*** Records ***
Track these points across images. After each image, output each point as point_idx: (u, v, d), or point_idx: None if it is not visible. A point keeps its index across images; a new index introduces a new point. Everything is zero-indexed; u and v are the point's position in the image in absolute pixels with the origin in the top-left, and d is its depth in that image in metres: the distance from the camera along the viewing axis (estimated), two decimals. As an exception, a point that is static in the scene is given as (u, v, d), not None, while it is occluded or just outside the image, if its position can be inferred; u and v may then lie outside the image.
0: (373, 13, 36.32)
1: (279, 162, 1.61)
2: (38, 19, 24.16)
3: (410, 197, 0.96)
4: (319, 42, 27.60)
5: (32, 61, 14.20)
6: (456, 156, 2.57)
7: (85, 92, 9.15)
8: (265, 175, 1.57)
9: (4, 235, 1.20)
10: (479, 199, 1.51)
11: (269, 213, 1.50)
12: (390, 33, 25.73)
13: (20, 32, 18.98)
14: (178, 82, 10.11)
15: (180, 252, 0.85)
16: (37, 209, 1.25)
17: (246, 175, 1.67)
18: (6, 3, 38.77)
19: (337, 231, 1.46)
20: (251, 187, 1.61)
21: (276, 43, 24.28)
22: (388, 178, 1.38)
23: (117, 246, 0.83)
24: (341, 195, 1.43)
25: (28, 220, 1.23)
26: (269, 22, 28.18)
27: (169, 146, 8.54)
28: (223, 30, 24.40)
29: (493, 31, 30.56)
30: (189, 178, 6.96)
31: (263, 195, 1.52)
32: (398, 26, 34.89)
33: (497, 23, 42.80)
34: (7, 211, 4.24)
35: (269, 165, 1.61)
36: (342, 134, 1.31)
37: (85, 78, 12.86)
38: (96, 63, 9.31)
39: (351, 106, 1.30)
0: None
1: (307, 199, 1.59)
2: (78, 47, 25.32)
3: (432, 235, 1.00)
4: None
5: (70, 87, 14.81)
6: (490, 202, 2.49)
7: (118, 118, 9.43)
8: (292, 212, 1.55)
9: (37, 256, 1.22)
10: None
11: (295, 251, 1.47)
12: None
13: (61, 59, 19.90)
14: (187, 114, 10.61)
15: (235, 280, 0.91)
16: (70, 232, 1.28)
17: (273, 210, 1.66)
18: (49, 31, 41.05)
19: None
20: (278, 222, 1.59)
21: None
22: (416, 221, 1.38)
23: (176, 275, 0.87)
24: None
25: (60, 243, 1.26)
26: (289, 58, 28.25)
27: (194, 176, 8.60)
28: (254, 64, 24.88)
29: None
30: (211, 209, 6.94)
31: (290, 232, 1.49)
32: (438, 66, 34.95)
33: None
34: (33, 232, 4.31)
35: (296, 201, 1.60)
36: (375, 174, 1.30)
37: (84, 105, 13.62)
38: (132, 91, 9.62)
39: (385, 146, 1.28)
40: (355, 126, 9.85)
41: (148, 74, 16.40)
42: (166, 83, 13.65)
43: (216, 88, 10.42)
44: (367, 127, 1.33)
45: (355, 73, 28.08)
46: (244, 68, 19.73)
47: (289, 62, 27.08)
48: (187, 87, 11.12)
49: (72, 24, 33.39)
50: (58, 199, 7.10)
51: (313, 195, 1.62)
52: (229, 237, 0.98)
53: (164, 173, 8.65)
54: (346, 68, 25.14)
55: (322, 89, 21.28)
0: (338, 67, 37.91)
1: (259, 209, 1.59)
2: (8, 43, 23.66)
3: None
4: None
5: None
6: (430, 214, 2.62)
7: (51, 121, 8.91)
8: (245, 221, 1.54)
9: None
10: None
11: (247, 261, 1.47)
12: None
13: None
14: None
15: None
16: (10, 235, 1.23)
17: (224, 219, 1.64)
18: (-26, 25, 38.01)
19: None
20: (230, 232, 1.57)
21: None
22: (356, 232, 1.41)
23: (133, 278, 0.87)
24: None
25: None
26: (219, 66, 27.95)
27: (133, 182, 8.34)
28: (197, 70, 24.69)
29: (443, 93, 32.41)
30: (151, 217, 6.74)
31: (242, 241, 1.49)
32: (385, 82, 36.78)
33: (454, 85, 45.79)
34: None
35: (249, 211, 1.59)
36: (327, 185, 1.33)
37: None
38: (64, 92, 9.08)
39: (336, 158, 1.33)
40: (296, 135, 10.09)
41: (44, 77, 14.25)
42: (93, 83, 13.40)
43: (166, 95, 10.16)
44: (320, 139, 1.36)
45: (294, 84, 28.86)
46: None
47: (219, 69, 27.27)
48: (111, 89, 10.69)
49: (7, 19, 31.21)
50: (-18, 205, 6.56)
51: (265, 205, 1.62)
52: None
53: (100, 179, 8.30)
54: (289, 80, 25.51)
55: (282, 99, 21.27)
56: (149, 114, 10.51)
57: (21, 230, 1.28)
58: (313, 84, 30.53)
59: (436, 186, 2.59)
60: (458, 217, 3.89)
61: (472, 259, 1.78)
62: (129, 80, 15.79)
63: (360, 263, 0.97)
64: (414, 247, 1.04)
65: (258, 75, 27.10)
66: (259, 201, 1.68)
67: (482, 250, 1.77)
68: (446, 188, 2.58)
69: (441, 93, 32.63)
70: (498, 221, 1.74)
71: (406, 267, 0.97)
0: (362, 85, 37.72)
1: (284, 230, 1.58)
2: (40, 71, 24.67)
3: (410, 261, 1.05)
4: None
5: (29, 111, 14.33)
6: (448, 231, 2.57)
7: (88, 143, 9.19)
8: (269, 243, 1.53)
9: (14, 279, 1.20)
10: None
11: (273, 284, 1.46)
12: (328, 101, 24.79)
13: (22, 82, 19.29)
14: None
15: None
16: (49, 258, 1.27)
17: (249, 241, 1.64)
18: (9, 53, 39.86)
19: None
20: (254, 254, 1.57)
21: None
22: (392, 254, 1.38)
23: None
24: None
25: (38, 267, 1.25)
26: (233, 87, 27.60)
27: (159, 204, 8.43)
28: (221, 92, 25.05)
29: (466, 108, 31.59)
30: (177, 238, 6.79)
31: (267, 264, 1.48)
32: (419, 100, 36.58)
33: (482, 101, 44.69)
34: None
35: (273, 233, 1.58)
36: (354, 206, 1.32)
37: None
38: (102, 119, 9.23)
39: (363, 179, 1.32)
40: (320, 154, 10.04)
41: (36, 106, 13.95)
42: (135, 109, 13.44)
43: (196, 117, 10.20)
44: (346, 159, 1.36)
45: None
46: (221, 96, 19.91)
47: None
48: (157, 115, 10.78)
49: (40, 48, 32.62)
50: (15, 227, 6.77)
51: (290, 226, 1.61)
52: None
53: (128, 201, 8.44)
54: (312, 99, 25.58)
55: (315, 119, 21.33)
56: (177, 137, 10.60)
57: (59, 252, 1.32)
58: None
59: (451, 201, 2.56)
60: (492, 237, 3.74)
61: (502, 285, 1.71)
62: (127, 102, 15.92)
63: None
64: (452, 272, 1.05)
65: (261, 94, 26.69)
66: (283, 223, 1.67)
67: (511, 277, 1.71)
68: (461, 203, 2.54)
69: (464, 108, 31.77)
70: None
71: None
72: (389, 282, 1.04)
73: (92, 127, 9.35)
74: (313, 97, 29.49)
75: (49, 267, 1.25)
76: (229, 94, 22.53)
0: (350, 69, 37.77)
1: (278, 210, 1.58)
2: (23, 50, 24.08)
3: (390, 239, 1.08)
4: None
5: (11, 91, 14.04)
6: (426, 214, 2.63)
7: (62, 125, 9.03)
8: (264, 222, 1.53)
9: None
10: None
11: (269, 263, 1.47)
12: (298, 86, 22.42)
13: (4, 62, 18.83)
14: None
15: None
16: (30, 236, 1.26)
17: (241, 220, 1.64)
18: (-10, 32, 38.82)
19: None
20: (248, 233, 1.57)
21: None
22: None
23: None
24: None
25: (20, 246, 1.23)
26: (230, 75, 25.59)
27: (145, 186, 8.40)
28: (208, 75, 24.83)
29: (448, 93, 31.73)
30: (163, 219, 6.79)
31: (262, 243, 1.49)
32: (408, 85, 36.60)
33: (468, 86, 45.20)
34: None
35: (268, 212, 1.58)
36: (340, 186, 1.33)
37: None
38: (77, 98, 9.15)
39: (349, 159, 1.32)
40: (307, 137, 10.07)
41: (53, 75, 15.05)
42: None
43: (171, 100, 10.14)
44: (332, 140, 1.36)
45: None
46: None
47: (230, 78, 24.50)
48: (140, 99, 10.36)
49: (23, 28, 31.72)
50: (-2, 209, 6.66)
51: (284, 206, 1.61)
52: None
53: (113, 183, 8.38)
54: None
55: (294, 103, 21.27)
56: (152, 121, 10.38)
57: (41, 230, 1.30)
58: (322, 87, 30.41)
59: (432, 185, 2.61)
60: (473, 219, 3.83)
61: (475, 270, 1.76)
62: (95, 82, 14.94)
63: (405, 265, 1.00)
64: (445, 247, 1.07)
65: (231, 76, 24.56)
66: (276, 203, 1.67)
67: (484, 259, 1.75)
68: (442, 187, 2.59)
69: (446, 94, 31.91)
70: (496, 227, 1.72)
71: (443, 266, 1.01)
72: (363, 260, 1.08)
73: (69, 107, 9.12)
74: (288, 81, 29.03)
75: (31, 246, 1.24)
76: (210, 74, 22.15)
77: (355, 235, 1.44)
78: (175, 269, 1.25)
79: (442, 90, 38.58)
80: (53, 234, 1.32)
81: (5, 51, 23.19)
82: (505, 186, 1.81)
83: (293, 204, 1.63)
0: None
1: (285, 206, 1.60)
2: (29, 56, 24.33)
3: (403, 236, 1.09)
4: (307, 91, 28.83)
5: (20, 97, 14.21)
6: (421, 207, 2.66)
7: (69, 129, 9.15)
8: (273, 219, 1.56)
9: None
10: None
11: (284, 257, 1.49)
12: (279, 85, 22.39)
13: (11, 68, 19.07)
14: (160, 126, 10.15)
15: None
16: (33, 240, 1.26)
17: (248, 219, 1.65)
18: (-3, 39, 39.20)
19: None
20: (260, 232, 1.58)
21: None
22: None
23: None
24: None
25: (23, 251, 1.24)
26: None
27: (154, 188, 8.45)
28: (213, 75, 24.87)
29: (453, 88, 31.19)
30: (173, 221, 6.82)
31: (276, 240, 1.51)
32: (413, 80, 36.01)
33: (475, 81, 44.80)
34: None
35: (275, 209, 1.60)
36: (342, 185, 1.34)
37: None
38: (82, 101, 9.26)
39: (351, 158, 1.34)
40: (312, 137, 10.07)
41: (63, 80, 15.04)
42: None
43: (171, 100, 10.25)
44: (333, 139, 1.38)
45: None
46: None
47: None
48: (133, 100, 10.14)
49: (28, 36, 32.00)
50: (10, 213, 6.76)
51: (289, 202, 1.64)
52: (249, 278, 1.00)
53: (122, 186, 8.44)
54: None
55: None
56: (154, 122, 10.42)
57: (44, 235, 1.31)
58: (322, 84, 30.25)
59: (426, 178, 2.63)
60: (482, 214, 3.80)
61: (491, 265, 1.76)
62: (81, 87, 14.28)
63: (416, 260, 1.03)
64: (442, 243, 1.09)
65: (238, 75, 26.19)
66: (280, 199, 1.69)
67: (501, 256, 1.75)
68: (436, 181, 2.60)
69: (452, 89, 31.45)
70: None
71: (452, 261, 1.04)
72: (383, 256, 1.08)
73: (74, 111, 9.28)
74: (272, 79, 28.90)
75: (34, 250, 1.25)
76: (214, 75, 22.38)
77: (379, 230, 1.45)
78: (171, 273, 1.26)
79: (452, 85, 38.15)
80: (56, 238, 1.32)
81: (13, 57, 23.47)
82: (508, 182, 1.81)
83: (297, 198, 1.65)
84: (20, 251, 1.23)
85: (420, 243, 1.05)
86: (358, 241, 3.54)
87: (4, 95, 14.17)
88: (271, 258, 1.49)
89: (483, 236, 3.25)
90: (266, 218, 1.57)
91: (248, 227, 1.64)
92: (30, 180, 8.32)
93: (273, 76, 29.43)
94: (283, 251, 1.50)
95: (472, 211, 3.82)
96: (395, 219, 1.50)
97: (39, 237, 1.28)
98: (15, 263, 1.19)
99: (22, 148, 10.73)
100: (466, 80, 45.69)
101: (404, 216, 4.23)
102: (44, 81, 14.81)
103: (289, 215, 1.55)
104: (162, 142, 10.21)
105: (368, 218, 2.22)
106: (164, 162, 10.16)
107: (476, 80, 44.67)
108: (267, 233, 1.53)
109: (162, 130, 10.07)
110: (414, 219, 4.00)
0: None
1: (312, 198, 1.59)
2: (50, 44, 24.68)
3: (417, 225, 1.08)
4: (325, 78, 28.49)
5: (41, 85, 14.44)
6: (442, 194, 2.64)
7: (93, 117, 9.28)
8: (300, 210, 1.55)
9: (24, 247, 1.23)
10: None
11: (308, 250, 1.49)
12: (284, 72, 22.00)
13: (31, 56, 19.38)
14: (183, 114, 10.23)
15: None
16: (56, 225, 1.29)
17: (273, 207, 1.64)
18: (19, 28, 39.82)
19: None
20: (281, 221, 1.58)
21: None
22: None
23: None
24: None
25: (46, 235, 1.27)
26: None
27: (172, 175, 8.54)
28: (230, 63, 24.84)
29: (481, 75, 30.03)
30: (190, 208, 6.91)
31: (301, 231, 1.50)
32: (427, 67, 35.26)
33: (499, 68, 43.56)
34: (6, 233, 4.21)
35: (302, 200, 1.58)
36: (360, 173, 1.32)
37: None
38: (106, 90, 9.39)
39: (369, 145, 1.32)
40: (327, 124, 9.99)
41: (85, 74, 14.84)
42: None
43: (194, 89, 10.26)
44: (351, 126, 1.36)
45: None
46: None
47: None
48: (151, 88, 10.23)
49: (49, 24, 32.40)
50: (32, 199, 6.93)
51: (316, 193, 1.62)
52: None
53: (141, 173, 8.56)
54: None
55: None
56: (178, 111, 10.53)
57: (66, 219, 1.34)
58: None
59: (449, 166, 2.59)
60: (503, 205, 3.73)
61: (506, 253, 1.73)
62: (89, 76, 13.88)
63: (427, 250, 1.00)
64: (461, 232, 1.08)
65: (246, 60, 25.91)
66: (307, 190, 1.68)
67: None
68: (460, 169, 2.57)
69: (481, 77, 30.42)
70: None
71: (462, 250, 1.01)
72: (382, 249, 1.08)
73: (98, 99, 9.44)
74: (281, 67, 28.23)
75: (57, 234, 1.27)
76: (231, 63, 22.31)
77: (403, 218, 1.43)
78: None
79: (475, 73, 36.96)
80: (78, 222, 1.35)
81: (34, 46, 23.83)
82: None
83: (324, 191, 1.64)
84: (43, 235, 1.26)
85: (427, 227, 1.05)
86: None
***
_Task item_: Please, from the entries above, set down exactly the lines from the one containing "47: (289, 62, 27.08)" through the one containing "23: (133, 278, 0.87)", and only those.

_Answer section_:
47: (289, 62, 27.08)
48: (187, 87, 11.12)
49: (72, 24, 33.39)
50: (58, 199, 7.10)
51: (313, 195, 1.62)
52: (229, 237, 0.98)
53: (164, 173, 8.65)
54: (346, 68, 25.14)
55: (322, 89, 21.28)
0: (338, 67, 37.91)
1: (259, 209, 1.59)
2: (8, 43, 23.66)
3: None
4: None
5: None
6: (430, 214, 2.62)
7: (51, 121, 8.91)
8: (245, 221, 1.54)
9: None
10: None
11: (247, 261, 1.47)
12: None
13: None
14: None
15: None
16: (10, 235, 1.23)
17: (224, 219, 1.64)
18: (-26, 25, 38.01)
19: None
20: (230, 232, 1.57)
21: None
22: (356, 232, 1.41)
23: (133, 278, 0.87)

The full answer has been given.